• **Task instructions**: Copy exactly the lines of the data below that run from the line holding "and agree that it is your re" through the line holding "serious condition. There are various policy", both ends included.

#### Material supplied

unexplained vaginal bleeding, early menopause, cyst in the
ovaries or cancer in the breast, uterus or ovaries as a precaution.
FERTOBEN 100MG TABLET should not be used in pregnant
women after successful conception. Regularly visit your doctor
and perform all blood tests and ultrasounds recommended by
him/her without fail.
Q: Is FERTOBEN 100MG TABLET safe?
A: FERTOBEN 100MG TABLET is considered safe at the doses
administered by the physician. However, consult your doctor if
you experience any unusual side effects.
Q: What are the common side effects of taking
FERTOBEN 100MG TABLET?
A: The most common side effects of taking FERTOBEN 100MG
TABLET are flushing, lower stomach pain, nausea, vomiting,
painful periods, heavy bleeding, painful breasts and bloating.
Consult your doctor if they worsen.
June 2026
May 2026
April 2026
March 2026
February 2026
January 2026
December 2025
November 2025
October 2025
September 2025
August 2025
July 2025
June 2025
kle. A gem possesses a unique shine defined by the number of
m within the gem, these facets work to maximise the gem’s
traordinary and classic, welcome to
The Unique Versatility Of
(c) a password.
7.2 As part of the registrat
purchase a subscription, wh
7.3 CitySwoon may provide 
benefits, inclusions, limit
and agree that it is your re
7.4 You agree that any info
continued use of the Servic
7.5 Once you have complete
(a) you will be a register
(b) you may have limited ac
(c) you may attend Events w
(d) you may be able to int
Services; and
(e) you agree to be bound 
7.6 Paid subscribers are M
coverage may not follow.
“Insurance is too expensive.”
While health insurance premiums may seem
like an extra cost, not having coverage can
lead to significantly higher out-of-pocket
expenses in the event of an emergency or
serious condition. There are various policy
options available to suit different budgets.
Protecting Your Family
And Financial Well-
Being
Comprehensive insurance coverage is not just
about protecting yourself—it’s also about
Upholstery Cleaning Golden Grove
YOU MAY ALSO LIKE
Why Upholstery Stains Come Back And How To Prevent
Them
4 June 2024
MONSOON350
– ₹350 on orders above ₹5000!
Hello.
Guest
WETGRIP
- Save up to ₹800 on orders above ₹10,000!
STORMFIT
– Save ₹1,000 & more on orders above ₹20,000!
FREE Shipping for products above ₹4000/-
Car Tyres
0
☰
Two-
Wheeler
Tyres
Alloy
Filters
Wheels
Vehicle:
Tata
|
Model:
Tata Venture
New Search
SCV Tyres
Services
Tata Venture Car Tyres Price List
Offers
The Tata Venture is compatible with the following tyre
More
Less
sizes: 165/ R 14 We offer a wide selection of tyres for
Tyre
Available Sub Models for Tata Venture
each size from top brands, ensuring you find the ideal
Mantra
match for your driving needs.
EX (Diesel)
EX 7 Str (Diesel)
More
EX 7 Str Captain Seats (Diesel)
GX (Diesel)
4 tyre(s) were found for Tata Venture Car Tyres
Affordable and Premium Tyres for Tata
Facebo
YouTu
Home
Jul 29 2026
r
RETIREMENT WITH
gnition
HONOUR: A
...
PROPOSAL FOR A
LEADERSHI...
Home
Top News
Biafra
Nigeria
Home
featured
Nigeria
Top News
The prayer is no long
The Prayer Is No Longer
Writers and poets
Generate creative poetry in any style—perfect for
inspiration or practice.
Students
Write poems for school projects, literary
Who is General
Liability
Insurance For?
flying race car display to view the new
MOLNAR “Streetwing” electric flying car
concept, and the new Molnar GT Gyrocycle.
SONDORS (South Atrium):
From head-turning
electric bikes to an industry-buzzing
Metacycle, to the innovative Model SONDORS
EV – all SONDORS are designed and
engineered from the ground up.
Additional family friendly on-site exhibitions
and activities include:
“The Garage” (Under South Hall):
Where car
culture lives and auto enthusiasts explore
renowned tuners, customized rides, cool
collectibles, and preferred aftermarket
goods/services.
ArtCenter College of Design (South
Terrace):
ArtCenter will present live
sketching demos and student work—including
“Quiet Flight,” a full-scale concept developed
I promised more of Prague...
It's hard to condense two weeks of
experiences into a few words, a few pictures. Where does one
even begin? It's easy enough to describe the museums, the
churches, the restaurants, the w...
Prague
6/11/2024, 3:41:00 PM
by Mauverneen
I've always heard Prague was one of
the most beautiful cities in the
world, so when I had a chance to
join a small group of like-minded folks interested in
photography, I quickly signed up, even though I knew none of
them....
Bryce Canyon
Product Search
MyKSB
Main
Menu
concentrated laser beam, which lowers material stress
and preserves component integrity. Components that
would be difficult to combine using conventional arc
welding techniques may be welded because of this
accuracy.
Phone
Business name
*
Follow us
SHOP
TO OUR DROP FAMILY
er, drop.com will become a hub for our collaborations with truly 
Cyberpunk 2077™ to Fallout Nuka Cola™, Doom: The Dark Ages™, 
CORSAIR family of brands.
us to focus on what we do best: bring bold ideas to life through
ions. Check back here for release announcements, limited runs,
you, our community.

########

• **Result of this task**:
and agree that it is your re
7.4 You agree that any info
continued use of the Servic
7.5 Once you have complete
(a) you will be a register
(b) you may have limited ac
(c) you may attend Events w
(d) you may be able to int
Services; and
(e) you agree to be bound 
7.6 Paid subscribers are M
coverage may not follow.
“Insurance is too expensive.”
While health insurance premiums may seem
like an extra cost, not having coverage can
lead to significantly higher out-of-pocket
expenses in the event of an emergency or
serious condition. There are various policy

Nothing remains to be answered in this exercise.